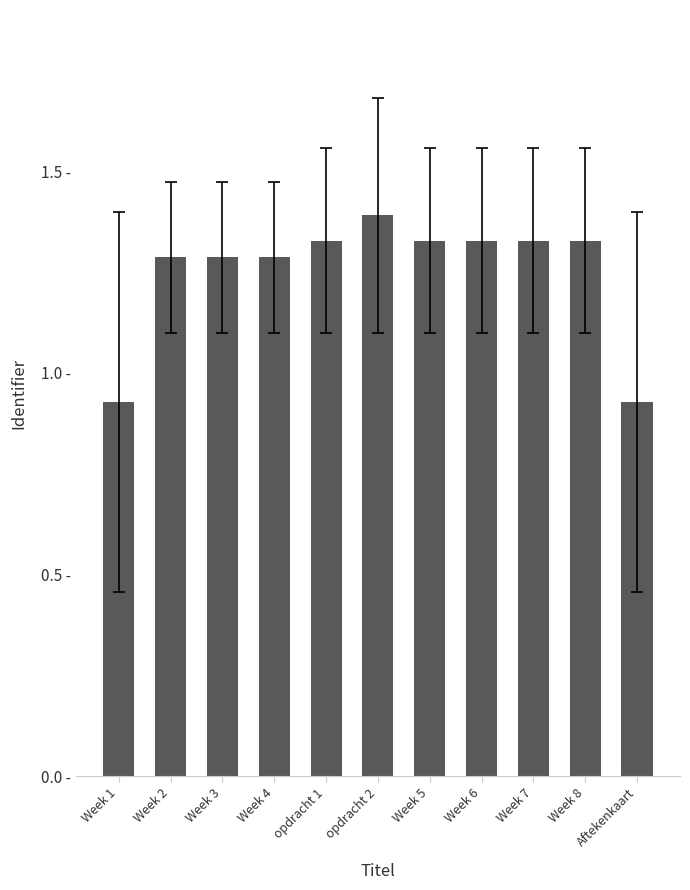

What is the sum of all values?

13.8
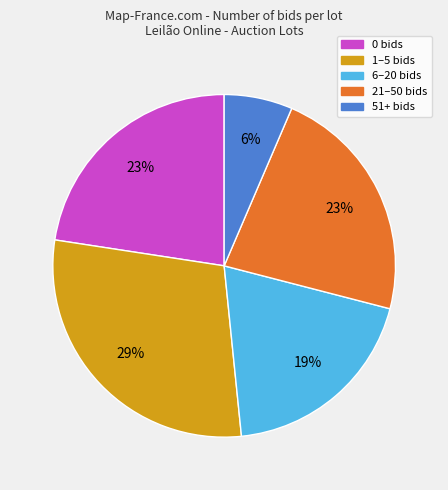

To the nearest percent, what is the average slice percentage?

20%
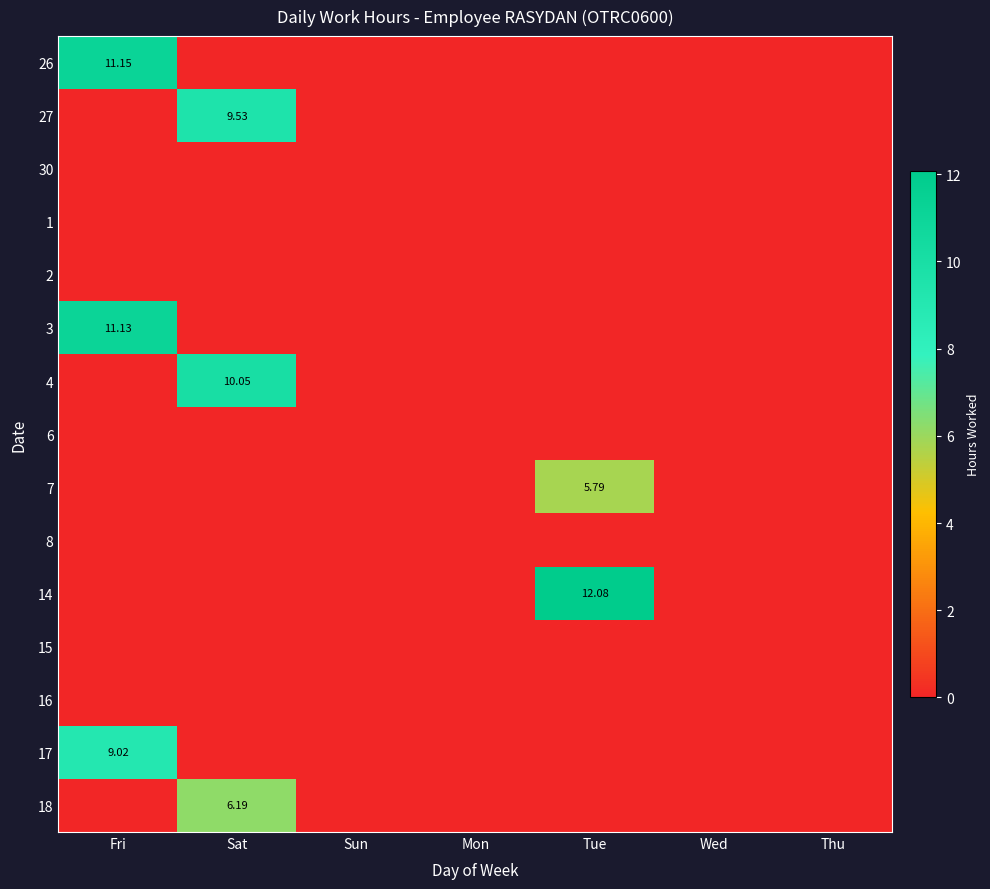

List the series in order of their peak value, highest first.

14, 26, 3, 4, 27, 17, 18, 7, 30, 1, 2, 6, 8, 15, 16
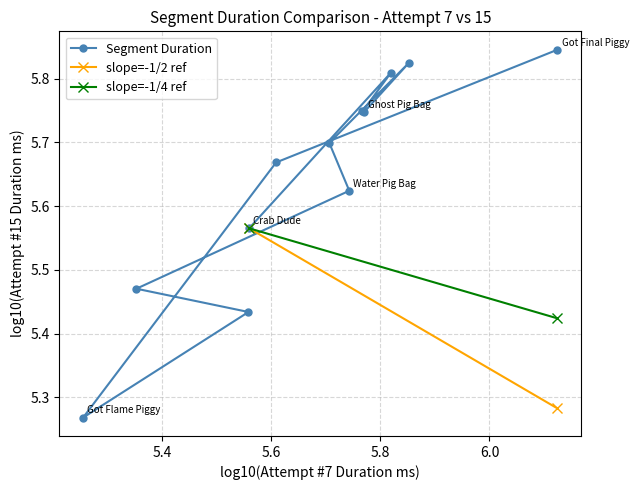

True or false: there are more than 2 points higher than both neighbors.

False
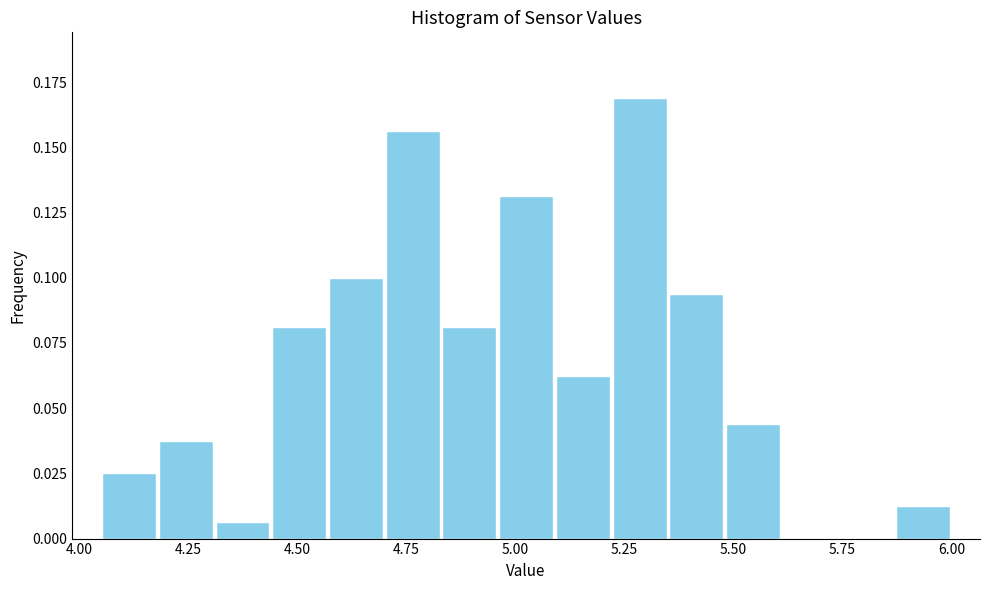

Read against the x-axis, roughly where is the centre of the tallest bar?

5.30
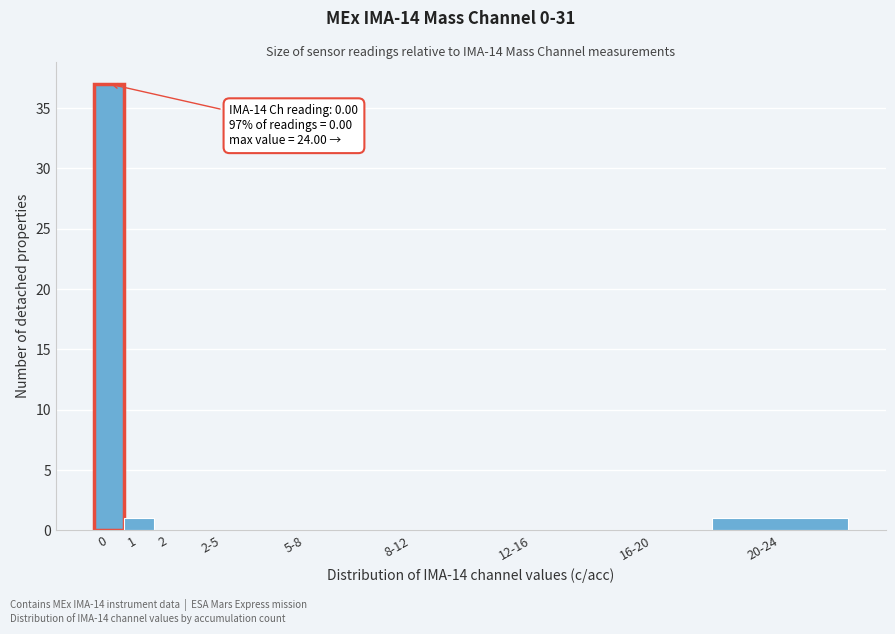

Reading left to right, extract all data points from this chart.

0=37	1=1	2=0	2-5=0	5-8=0	8-12=0	12-16=0	16-20=0	20-24=1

● **HOW TO COMPLETE THIS TASK**: Turn the material above into a Markdown table with the columns Row and Text, putting each non-blank line in its own numbered row. Leave out the picture lines.

● **REPLY**:
| Row | Text |
|---|---|
| 1 | What is the sum of all values? |
| 2 | 13.8 |
| 3 | To the nearest percent, what is the average slice percentage? |
| 4 | 20% |
| 5 | List the series in order of their peak value, highest first. |
| 6 | 14, 26, 3, 4, 27, 17, 18, 7, 30, 1, 2, 6, 8, 15, 16 |
| 7 | True or false: there are more than 2 points higher than both neighbors. |
| 8 | False |
| 9 | Read against the x-axis, roughly where is the centre of the tallest bar? |
| 10 | 5.30 |
| 11 | Reading left to right, extract all data points from this chart. |
| 12 | 0=37	1=1	2=0	2-5=0	5-8=0	8-12=0	12-16=0	16-20=0	20-24=1 |